6.10.2009

Raindrops keep falling on my head....

And that doesn't mean my eyes will soon be turnin red,
sleepin on the job,
oh, rain drops keep falling on my head,
they keep falling...

Just thought I'd put that oldie-but-goodie as a start to my June 10, 2009 blog. Again, this day will never happen again. Isn't that creepy to think about?
So hmm...I had an idea of what to blog about, but I forgot =] If you're looking for deep thoughts, read yesterdays. It's quite entertaining...and quite long. But still good! I think...
I guess I'll do some bullets. Then if I think I need to discuss something, we shall discuss it together.
  • Bullets have spread throughout blogs, thanks to me =]
  • So has the survey I got from my myspace. I think myspace is becoming obsolete.
  • My spacers hurt like the dickens. Not even funny.
  • "like the dickens" is actually a Shakespearean quote. Really... "What the dickens?" It's true. Shakespeare used it.
  • I can't close my jaw all the way. I'm actually eating blackberries right now because chewing anything else harder hurts....like the dickens =D
  • Wouldn't it be cool if our blood was purple? I was wiping blackberries off my fingers and it came off on the paper towel purple. I thought it was awesome.
  • What would happen to my body if I put purple food coloring in my blood? I'd like to experiment, but I don't wanna start coughing up purple blood and have people wonder about me.
  • Then I'd probably be taken by the government, for being ET.
  • Actually LT, since those are my initials.
  • Aren't I clever?
  • Now I'm just rambling.
  • OH WAIT I REMEMBER WHAT I WAS GONNA SAY! But I'll start it after bullets.
  • Elijah makes me laugh. A lot. It's like having a comedian that makes jokes about your life. But sometimes he's not so funny and I wanna punch him in the face. That doesn't happen too often though. "Morning Lij, you have a serious Flock-of-Seagulls look going today" "Thankyou, I attempted it" Goodness me, Elijah.
  • I turn 16 tomorrow. I'll have been alive....I don't know how many days. look over there --->
Now it's time for what I remembered I wanted to blog about.
If you don't follow Amelia's blog "Life Under the Apple Tree", you should. Even if you don't know her. Keep in mind, Amelia, that all the girls that read my blog other than you and Kyra are from church. So...there's not much to worry about.
But Amelia...not being able to trust anybody is SO me. You have NO idea. I mean, I trust Aundi, most of the time...but I feel like I bother her. Because something important happens to Leag, I tell the bundi. And if something important happens to me and I don't tell her, we usually talk about it later and she's like WHY DIDN'T YOU TELL ME?so...we have to find a fine line to where I can tell her about my life without spilling my soul's guts all over her.
Anyway.
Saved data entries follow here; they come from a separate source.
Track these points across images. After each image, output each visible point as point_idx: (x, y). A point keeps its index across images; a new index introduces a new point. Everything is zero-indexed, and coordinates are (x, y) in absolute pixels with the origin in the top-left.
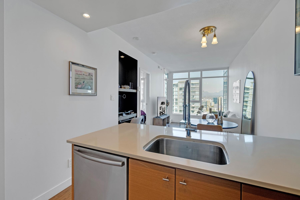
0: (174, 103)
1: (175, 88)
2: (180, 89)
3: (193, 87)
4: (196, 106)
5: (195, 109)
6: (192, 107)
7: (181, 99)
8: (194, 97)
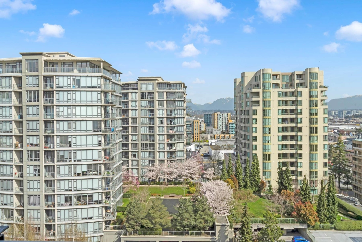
0: (130, 128)
1: (132, 93)
2: (143, 97)
3: (170, 92)
4: (177, 133)
5: (175, 140)
6: (169, 137)
7: (145, 119)
8: (173, 115)
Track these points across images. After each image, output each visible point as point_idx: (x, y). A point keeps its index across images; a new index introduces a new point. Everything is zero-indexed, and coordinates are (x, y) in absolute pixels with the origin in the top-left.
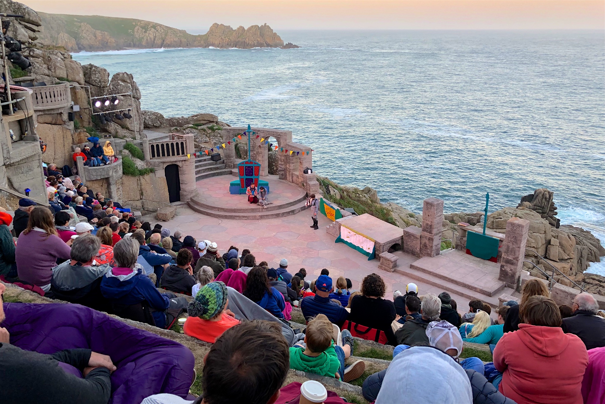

I have trust issues too, I think. I mean, I trust God obviously, and it's not like God's gonna wake up Morgan Ilg in the middle of the night and tell her secrets about me. But God is hard to just...talk to, ya know? I guess I need to get better at that. Trusting God with all of...me. I'd like to just tell Amelia, "hey Amelia. You can trust me."
but that's really not how it works. You learn to trust as you grow with people...mature, you know? And I'd like to think that Amelia can trust me. But it's her decision, and I know how that goes.
I'm one of those people that thinks everything comes from childhood. Because it pretty much does. There's certain traumatic events that shape our future beings, such as...finding out Santa isn't real and your parents have been lying to you this whole time. THAT breaks trust. I personally never believed in Santa Claus, so I never had to go through that heart break.
I've put a little too much trust in previous boyfriends (Nick especially)
He knew me like the back of his hand. If I wasn't okay, and I thought I was doing SUCH a good job of covering it, he would give me this look that TOTALLY said "You're not okay. You need to say something." EVEN THROUGH TEXT. That takes skill. He could tell what I was really thinking even through texting him. He still knows me pretty well, and I'm good with guessing his motives for things, but it's a relief to be safe inside my own mind. I know that sounds weird, but it's the place where I can be in solitude. Nobody can find you inside your mind, right?
No Amelia, I'll be the one with mental issues, not you...for what I just said.

Anyway. I think I trust too easily. Or at least, I did. The end with Nick kinda...taught me a lesson. Being that people will turn their backs on you.
"When the world turns its (sorry amelia) back on you, you turn your back on the world"
-Timon, The Lion King
And after learning this, Simba screwed himself up, right?
Nuff said.

-The Always Lovely Leah

2 comments:

  1. Hey Leah! I know the end result with Nick was really hard and all but I just wanted to say I'm glad you got through it and in the end learned something valuable from all of this! You are an amazing person, don't ever forget that!
    I love ya girly!
    ~morgan

    ReplyDelete
  2. Thanks Morgan =] Yeah, I'm all good with Nick, actually.